The Role of Gut Microbiota in Male Erectile Dysfunction of RatsOriginal paper
What was studied?
This study investigated whether high-fat-diet (HFD) induced disruption of the gut microbiota contributes to erectile dysfunction (ED) in rats. Researchers compared erectile function and stool-based 16S rRNA sequencing profiles between rats fed a normal diet (ND) and rats fed an HFD for 24 weeks. To test whether the microbiota itself was responsible for this effect, they performed fecal microbiota transplantation (FMT), transplanting stool from ND-group and HFD-group rats into new groups of rats and again assessing erectile function, microbiota composition, and serum metabolomics after another 24 weeks.
Who was studied?
The subjects were male Sprague-Dawley rats, aged 8 weeks at the start of the experiment. They were randomly divided into a normal diet group and a high-fat diet group for the initial phase, then two additional groups of rats received fecal microbiota transplants from those donor groups. No human subjects were studied; the findings come entirely from this rat model.

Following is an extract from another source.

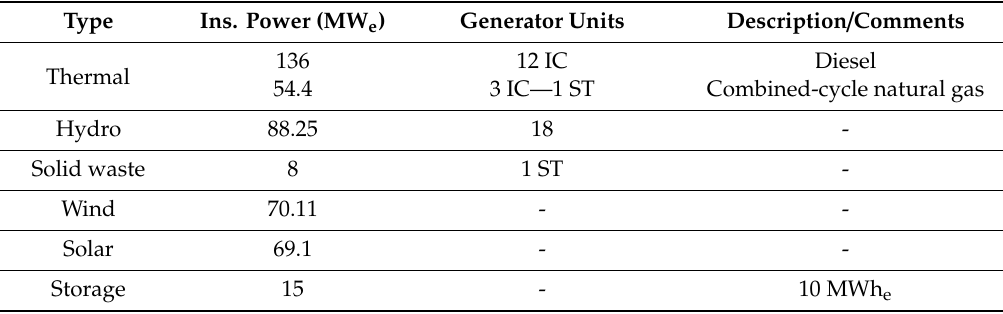
Table 2. Future case production units’ description.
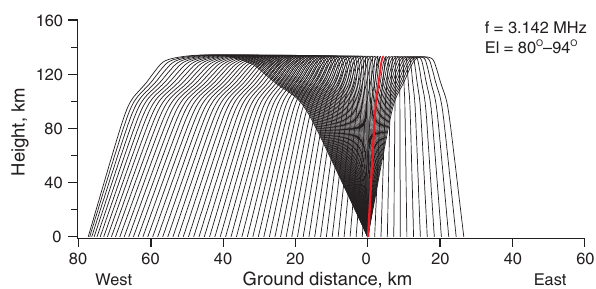
Figure 8. Ray plots for initial elevation angles from 80 to 94 ◦ with increments of 0.2 ◦ at a frequency of 3.142MHz. Red line shows a ray path that returned to the receiver (ionosonde).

What were the most important findings?
Erectile function and intestinal microbiota species diversity were both significantly lower in the HFD group compared to the ND group, and overall microbiota community structure differed markedly between the two groups. Critically, rats that received fecal microbiota transplants from HFD-diet donors (HFD-FMT group) also developed significantly lower erectile function than rats transplanted with normal-diet microbiota (ND-FMT group). The microbiota community characteristics in the FMT recipient groups mirrored those of their respective donor groups, and serum metabolomic differences were also detected between groups.
What are the greatest implications of this study?
These findings suggest that HFD-induced gut microbiota dysbiosis is not merely associated with erectile dysfunction but can causally transmit impaired erectile function, since transplanting dysbiotic microbiota alone reproduced the deficit in previously unexposed rats. This supports a gut-microbiota-to-erectile-function axis, potentially mediated through microbial metabolites detectable in serum. The results point to the gut microbiome as a possible target for future diagnostic or therapeutic strategies in diet-related erectile dysfunction, though this remains to be tested in humans.